We’ve been working a lot lately sorting out some setups for two machine FileMaker Server installs, and we’ve come across some issues and solutions that may be of help to others.
In particular this is a two machine install, where you’ve got an internal FileMaker Server, and you’re adding an external web server on a different network. This setup gives you a little more security ( by having the public facing web server outside your normal network ) with the advantage of the FileMaker Server inside the network for the maximum speed in serving to the FileMaker Pro clients.
In our case we were using the Alternate configuration, which puts the Web Publishing Engine on the same box as the FileMaker Server. This setup means you don’t have any of the performance advantages of offloading processing from the FMS box, but suits our setup because the server is well suited to running both tasks and isn’t going to be a high load. So we can then use a quite low end web server and easily handle the traffic.
Also note, that in our case, and in lots of situations like this, the FileMaker Server is on a private network behind a router, so you need to have port forwarding setup to map the external IP address to the internal FileMaker Server IP for ports 16000, 16016 and 16018. All the details of this is in the pdf documentation that comes with FileMaker Server.
When you run the deployment of FileMaker server, you’re asked for an IP address. You can actually use either ip or FQDN ( fully qualified domain name). From there communications from worker to master do some lookups ( domain to IP ) and some reverse lookups ( IP address back to domain ). And if not all of these return the data that FileMaker needs, things might not work as expected.
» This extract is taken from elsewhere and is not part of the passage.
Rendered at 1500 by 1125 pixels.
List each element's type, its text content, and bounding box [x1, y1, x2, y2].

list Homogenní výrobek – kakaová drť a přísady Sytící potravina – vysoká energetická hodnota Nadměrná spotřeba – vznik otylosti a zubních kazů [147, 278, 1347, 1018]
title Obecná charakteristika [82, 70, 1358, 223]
As an example, we have a FileMaker Server running on the internal private IP of 192.168.1.1 and that network has a public IP of 18.104.22.168. As well the web server is on a public IP of 22.214.171.124. We have domain names setup as :
master.example.com => 126.96.36.199
worker.example.com => 188.8.131.52
But in order for communication between the two machines to work, the reverse DNS for the worker machine should also exist, so
184.108.40.206 => worker.example.com
Because when the deployment runs, it will do a reverse lookup on the IP address given to it, and then a lookup of that domain to get back to an IP address, and then it’s only this final IP that is used to deploy to as the worker machine.
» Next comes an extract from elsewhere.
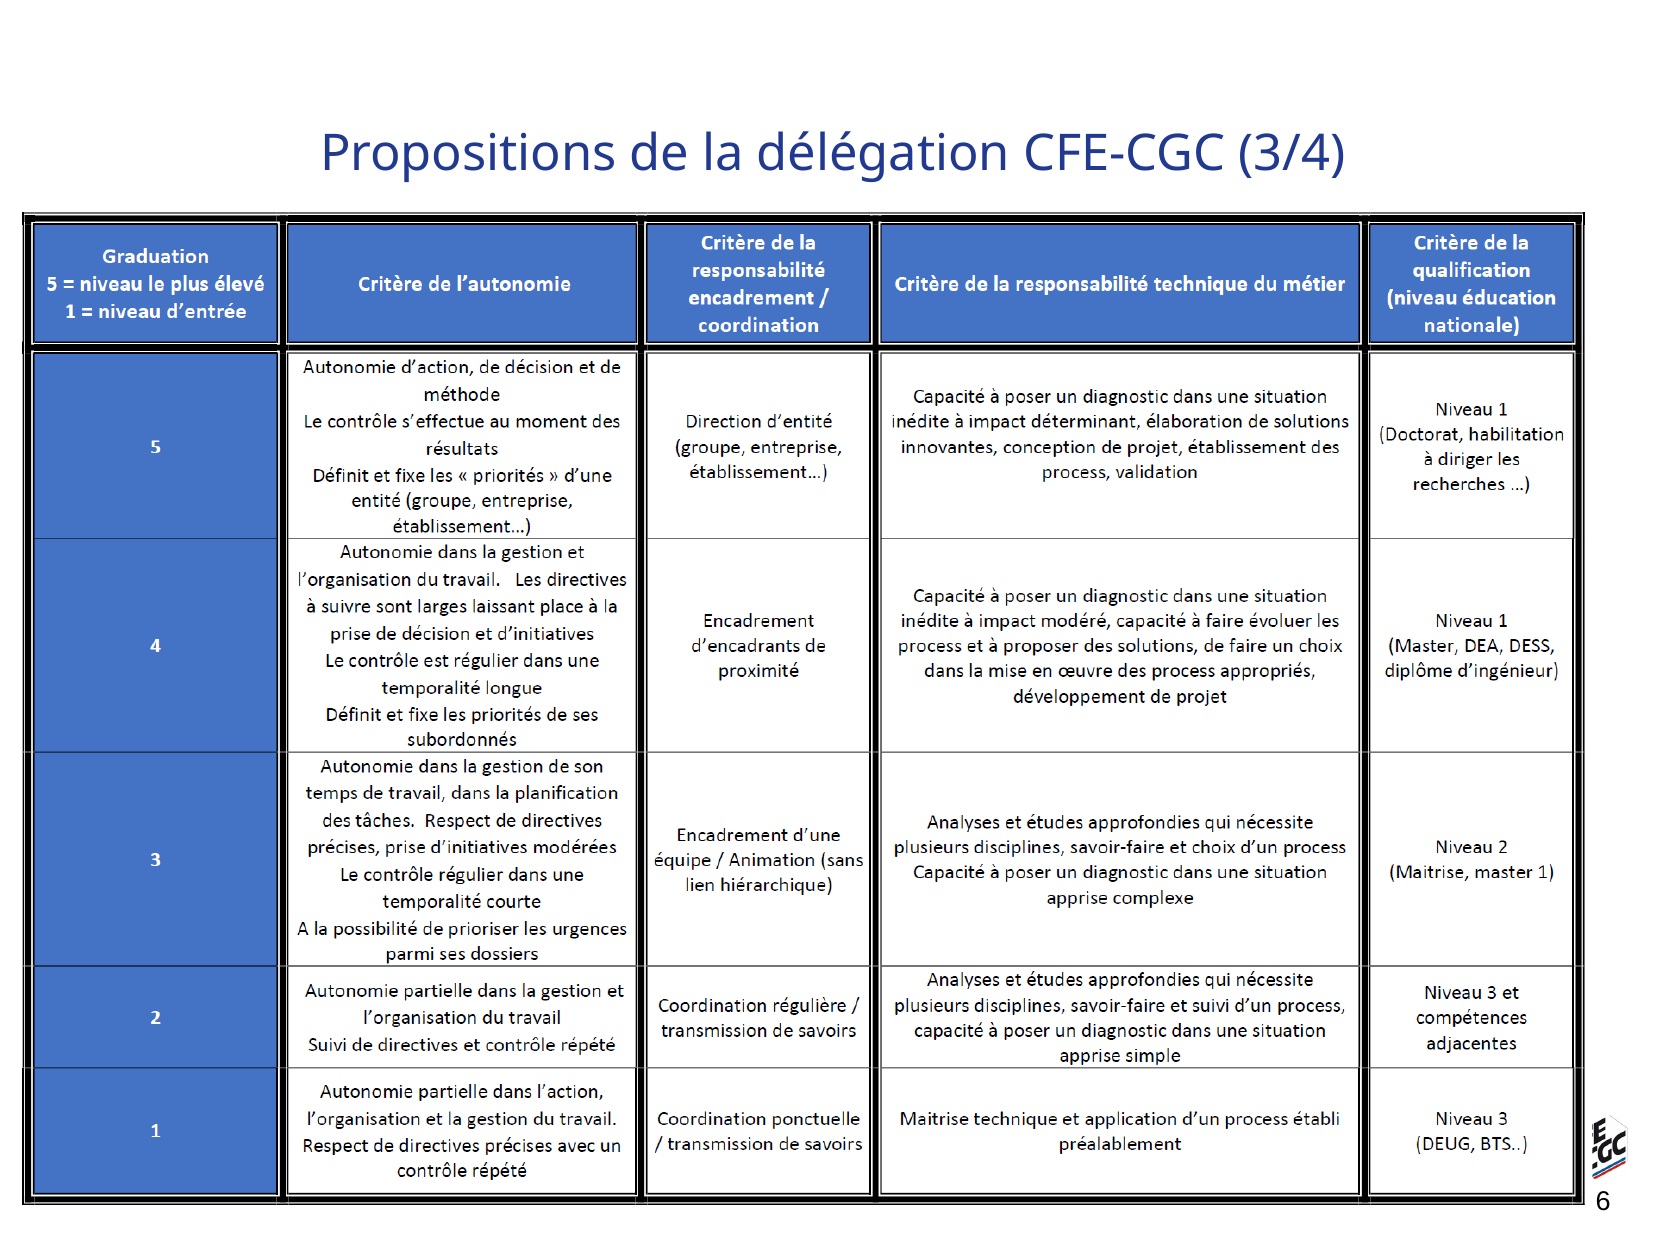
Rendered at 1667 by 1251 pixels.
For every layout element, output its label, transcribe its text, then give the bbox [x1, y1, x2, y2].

picture [18, 206, 1593, 1209]
title Propositions de la délégation CFE-CGC (3/4) [52, 85, 1597, 207]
And there are some requirements for the master as well. During deployment, the Master sends the Worker a domain name for it to use in all future communications. But it doesn’t use the one provided, it does a reverse DNS lookup on the IP address and provides that domain instead. So you also need a working reverse DNS on the internal IP address as :
192.168.1.1 => master.example.com
Technically you’re not meant to do a reverse DNS for internal IP ranges, but without this step working the two boxes won’t talk. If you don’t provide a reverse DNS entry for the internal IP address, the master machine provides the internal network IP to the worker, and then after deployment nothing will work.
I’d like to see the deployment process take into account a master ( or worker or both ) that could be behind a NAT firewall and allow for this. This could easily be achieved by asking for ( and only ever using ) a FQDN for both machines. That way these could be explicit and even IP address changes wouldn’t need re-deployment ( maybe just a reboot ).
In our tests we were using all Windows 2003 Server SP2 and the latest FileMaker Server 11.